Il ministro dell’Ambiente indiano, Gopal Rai, ha annunciato lunedì che gli studenti delle scuole elementari della capitale, Nuova Delhi, potranno tornare a frequentare le lezioni da mercoledì, grazie a un relativo miglioramento dei livelli di inquinamento atmosferico.
«A partire dal 9 novembre, le scuole primarie saranno aperte e il divieto di attività all’aperto (a partire dalla quinta elementare) sarà abolito», ha dichiarato il ministro dell’Ambiente indiano, secondo quanto riportato da The Hindu.

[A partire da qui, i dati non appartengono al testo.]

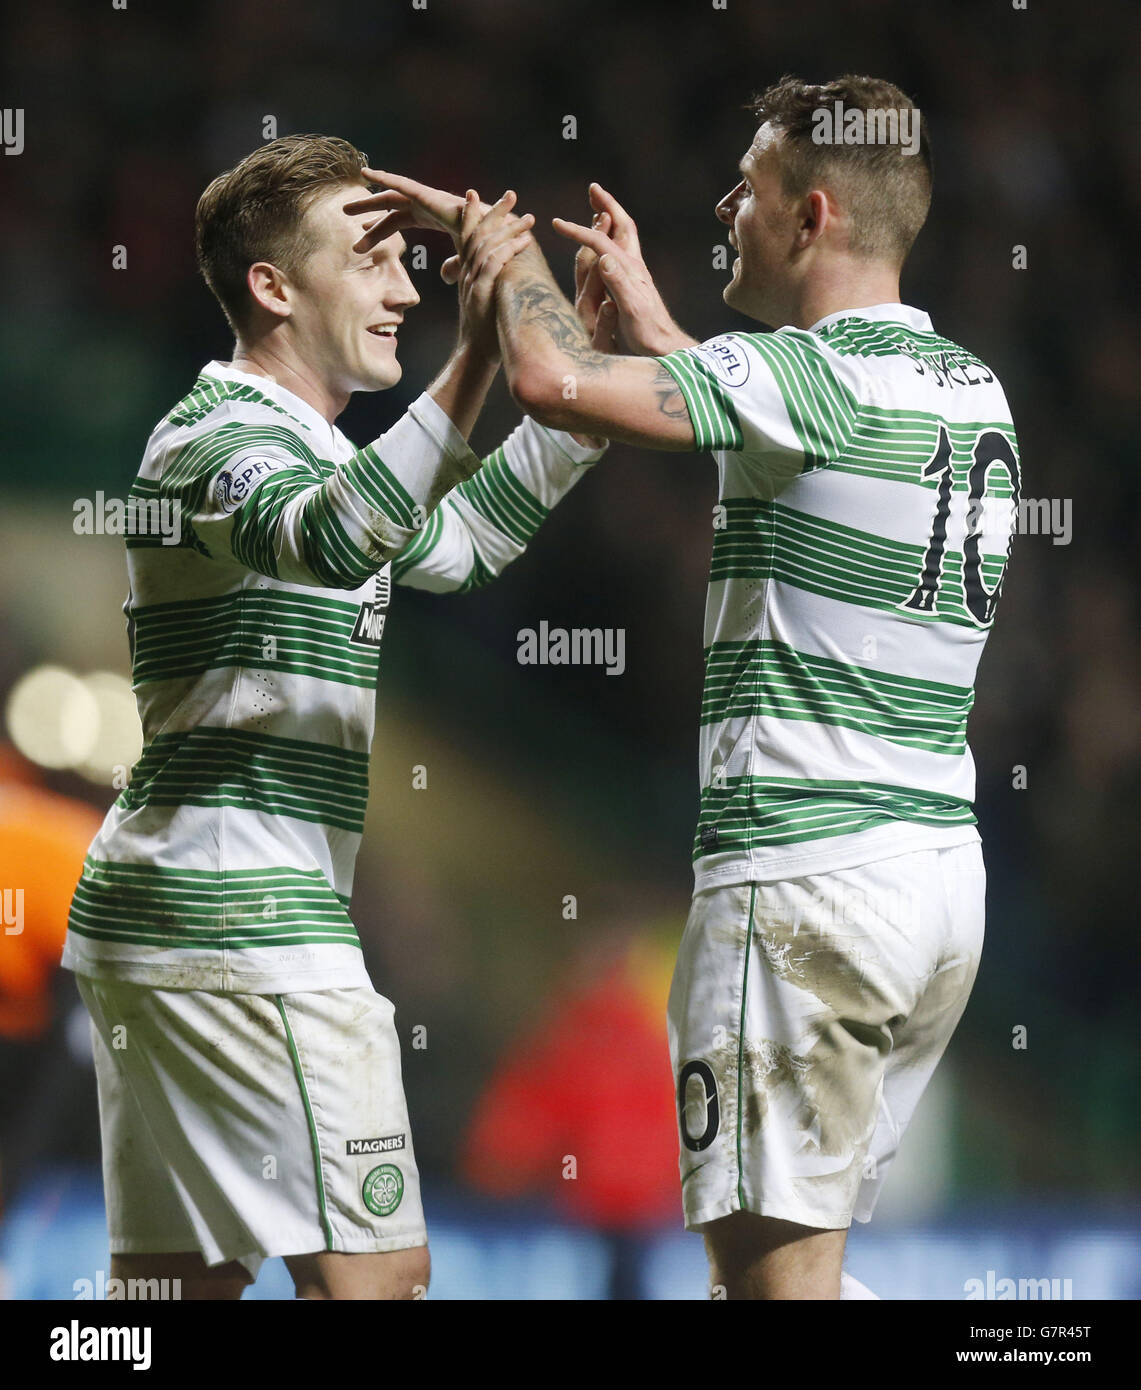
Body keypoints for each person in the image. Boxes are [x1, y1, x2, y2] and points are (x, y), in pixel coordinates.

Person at [362, 72, 1021, 1300]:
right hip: (933, 880)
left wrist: (505, 259)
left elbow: (561, 384)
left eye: (750, 188)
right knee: (785, 1274)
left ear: (811, 216)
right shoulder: (966, 388)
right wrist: (663, 334)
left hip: (803, 883)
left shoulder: (805, 385)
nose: (724, 205)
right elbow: (762, 415)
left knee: (771, 1285)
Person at [61, 134, 605, 1301]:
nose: (409, 288)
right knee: (380, 1281)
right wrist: (470, 360)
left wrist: (579, 380)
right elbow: (329, 535)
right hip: (239, 917)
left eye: (416, 263)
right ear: (272, 285)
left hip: (177, 921)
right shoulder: (210, 441)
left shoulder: (319, 450)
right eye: (375, 262)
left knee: (171, 1295)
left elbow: (455, 546)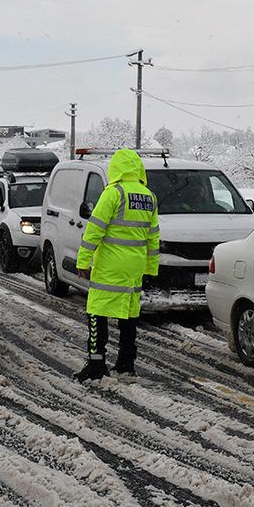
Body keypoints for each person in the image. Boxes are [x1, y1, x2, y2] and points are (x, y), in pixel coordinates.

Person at [74, 149, 160, 381]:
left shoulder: (113, 193)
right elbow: (153, 238)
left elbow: (94, 230)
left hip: (111, 264)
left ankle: (96, 363)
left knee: (97, 311)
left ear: (116, 169)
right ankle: (126, 363)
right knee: (129, 315)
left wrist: (83, 261)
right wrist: (151, 267)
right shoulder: (149, 196)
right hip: (135, 267)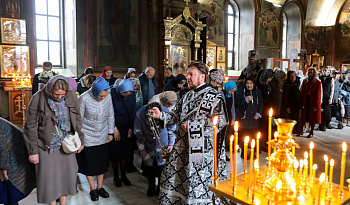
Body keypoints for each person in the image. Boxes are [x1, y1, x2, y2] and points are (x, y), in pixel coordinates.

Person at [148, 62, 227, 204]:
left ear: (202, 77)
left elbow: (220, 122)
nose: (188, 78)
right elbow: (175, 116)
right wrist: (160, 115)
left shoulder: (214, 96)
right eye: (187, 74)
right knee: (174, 177)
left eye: (191, 74)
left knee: (196, 183)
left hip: (202, 151)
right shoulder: (187, 95)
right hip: (183, 146)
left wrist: (192, 126)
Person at [23, 75, 84, 205]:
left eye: (62, 94)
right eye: (56, 94)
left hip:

L’indice di qualità dell’aria (AQI) alle 7 del mattino (ora locale) di lunedì a Nuova Delhi era di 350 punti, una categoria che qualifica l’ambiente come «molto scarso», con effetti nocivi sulla salute. Questa tendenza dovrebbe continuare per il resto della settimana.
Il Ministero delle Scienze della Terra del governo centrale ha riferito domenica che la qualità dell’aria nella capitale sarebbe migliorata questa settimana «a causa dei forti venti orientali», anche se sarebbe rimasta tra i 300 e i 400 punti, secondo l’Hindustan Times.
Il governo della capitale indiana, Nuova Delhi, venerdì ha ordinato la chiusura di tutte le scuole pubbliche e pubbliche a partire da sabato e ha raccomandato il telelavoro parziale in considerazione del pericolo rappresentato dall’aumento dell’inquinamento atmosferico, che ha superato di quasi 40 volte il livello massimo stabilito dall’Organizzazione Mondiale della Sanità (OMS).
La Corte Suprema dello Stato si riunirà il 10 novembre per affrontare la situazione eccezionale, hanno annunciato le autorità giudiziarie in un giorno in cui l’AQI è salito nella capitale a 472 punti, un livello di inquinamento «grave», con punte massime in alcuni quartieri di 800 punti, secondo i dati ufficiali riportati dal «Times of India».